What the task requires. Only the pictures should be dropped; every line of the data must come back exactly as written.

Recorded data
# # # # #
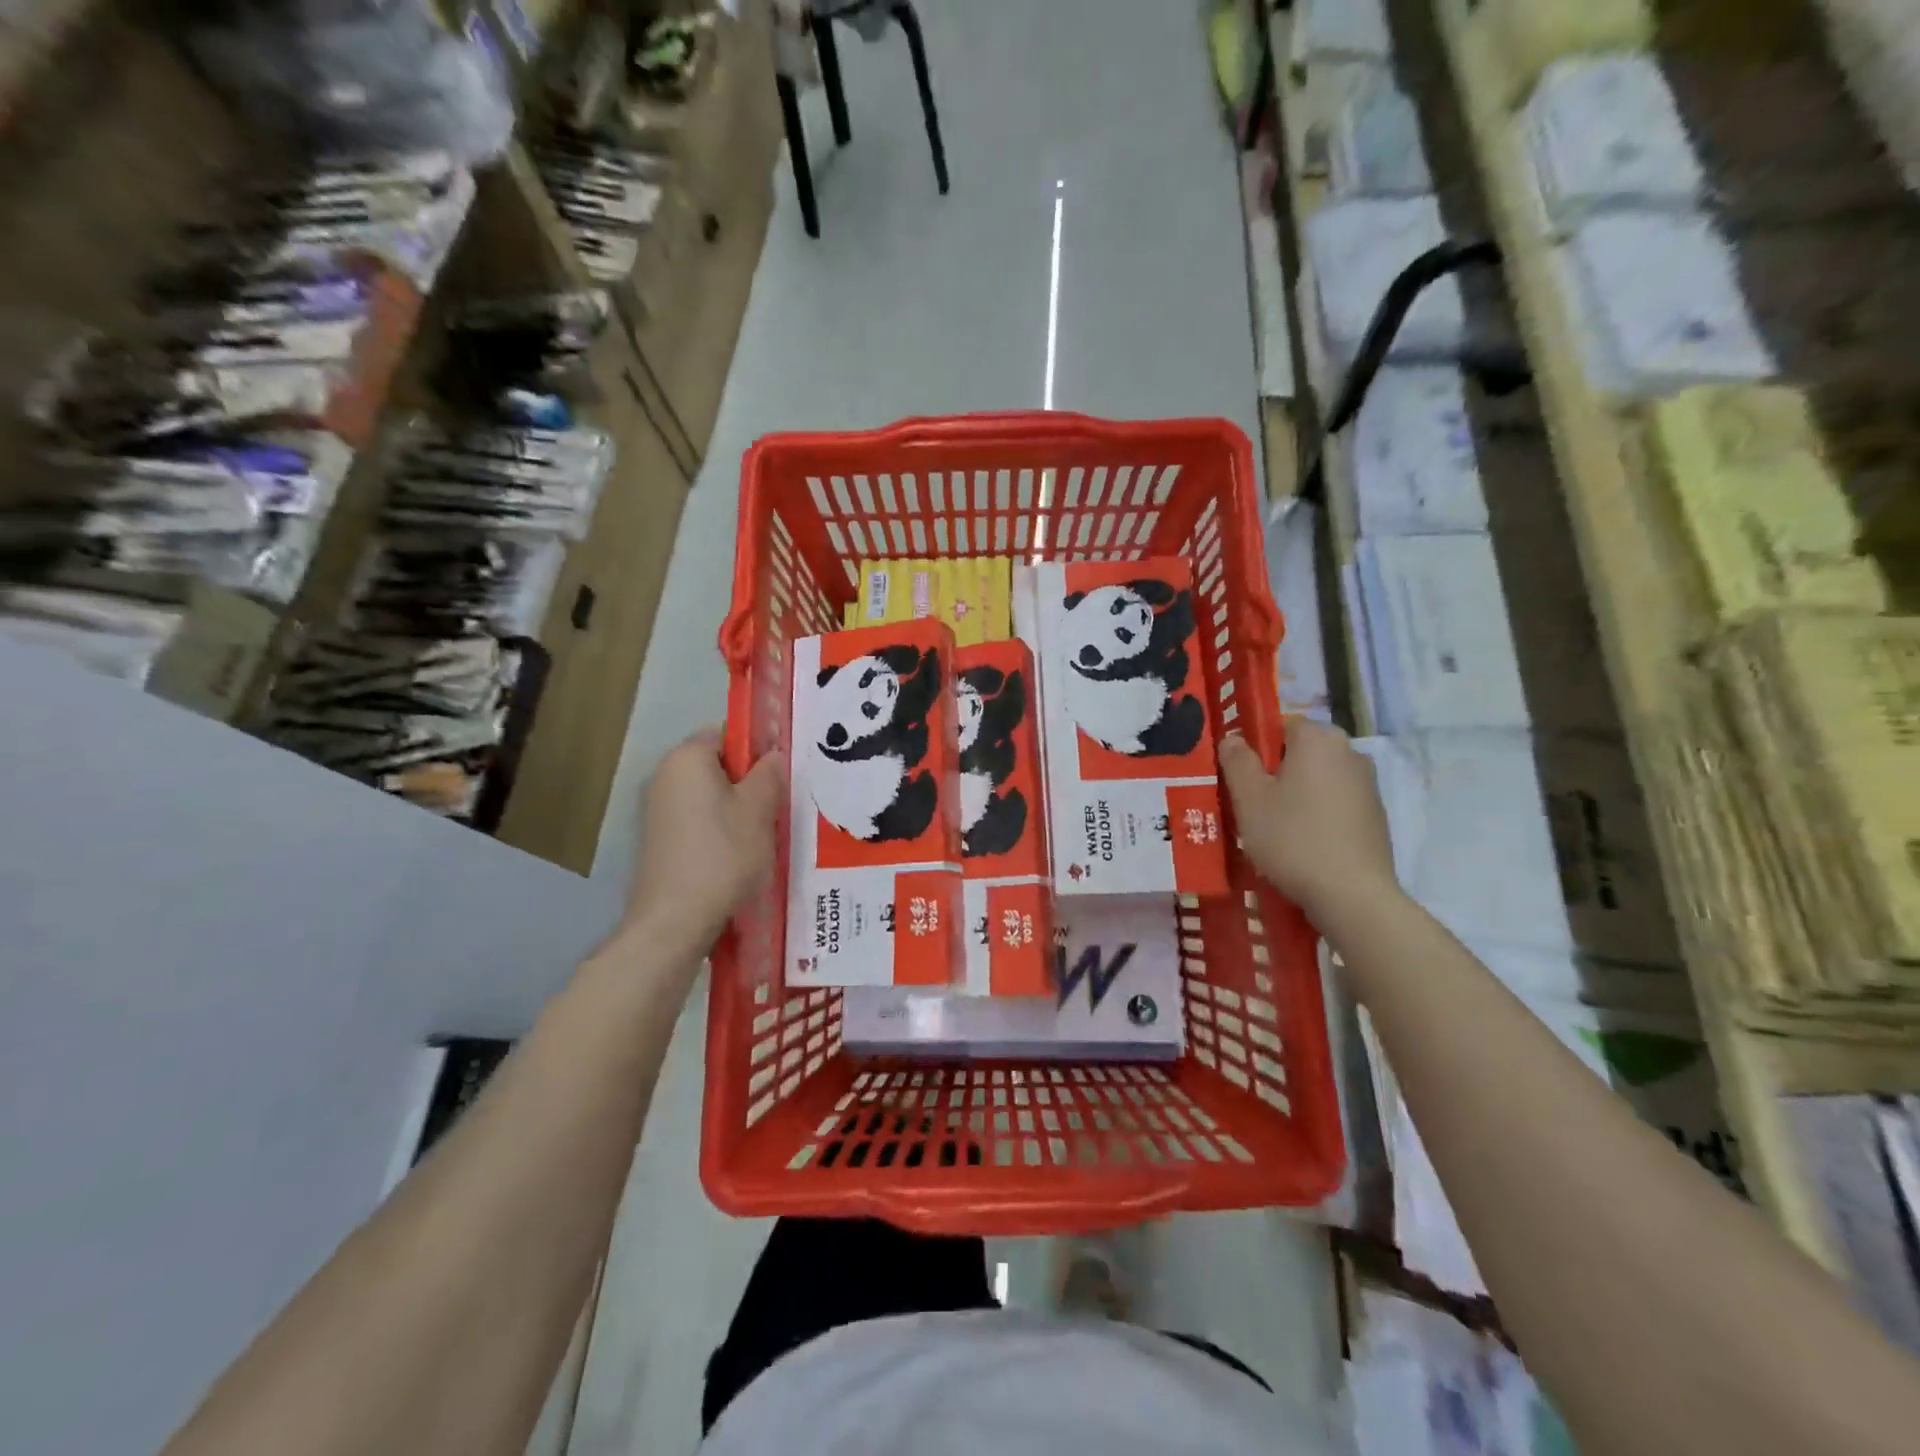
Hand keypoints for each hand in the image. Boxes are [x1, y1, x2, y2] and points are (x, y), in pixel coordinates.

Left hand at [622, 727, 784, 957]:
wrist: (674, 920)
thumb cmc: (722, 855)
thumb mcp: (758, 811)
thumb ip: (768, 775)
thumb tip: (772, 755)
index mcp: (687, 759)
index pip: (726, 733)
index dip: (756, 748)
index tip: (779, 774)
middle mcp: (664, 776)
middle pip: (716, 764)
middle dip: (747, 780)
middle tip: (777, 805)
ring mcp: (656, 809)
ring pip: (708, 794)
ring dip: (735, 807)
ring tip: (762, 833)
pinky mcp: (658, 839)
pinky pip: (696, 819)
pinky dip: (717, 828)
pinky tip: (737, 854)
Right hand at [1219, 719, 1399, 927]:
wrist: (1352, 895)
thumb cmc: (1293, 838)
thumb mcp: (1249, 799)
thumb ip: (1237, 761)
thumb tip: (1233, 739)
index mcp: (1318, 739)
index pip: (1281, 725)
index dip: (1256, 748)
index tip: (1241, 778)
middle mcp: (1349, 752)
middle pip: (1301, 752)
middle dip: (1276, 772)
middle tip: (1252, 805)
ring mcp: (1368, 785)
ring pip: (1318, 779)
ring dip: (1297, 794)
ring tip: (1274, 829)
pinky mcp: (1375, 816)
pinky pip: (1335, 803)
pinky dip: (1317, 814)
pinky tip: (1302, 844)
# # # # #
Response area.
Hand keypoints for each hand in the image. Boxes are [x1, y1, x2, y2] and points are (x, y), in pixel coordinates.

Left hand at [622, 727, 784, 957]:
wrist: (674, 920)
thumb cmc: (722, 855)
thumb mcp: (758, 811)
thumb ip: (768, 775)
thumb tip: (772, 755)
index mcp: (687, 759)
index pip: (726, 733)
index dip: (756, 748)
index tip: (779, 774)
middle mcp: (664, 776)
middle pip: (716, 764)
middle dip: (747, 780)
middle tip: (777, 805)
ring mcp: (656, 809)
ring pip: (708, 794)
ring dip: (735, 807)
ring tip: (762, 833)
pinky mcp: (658, 839)
pinky pip: (696, 819)
pinky dip: (717, 828)
pinky tip: (737, 854)
Right hand at [1219, 719, 1399, 927]:
wrist: (1352, 895)
thumb cmc: (1293, 838)
thumb mcp: (1249, 799)
thumb ip: (1237, 761)
thumb tip: (1233, 739)
index mcp: (1318, 739)
index pip: (1281, 725)
index dip: (1256, 748)
index tip: (1241, 778)
middle mcp: (1349, 752)
middle pip: (1301, 752)
middle dip: (1276, 772)
middle tip: (1252, 805)
ring mcp: (1368, 785)
ring pip: (1318, 779)
ring dip: (1297, 794)
ring tip: (1274, 829)
pinky mcp: (1375, 816)
pinky pip: (1335, 803)
pinky dip: (1317, 814)
pinky tip: (1302, 844)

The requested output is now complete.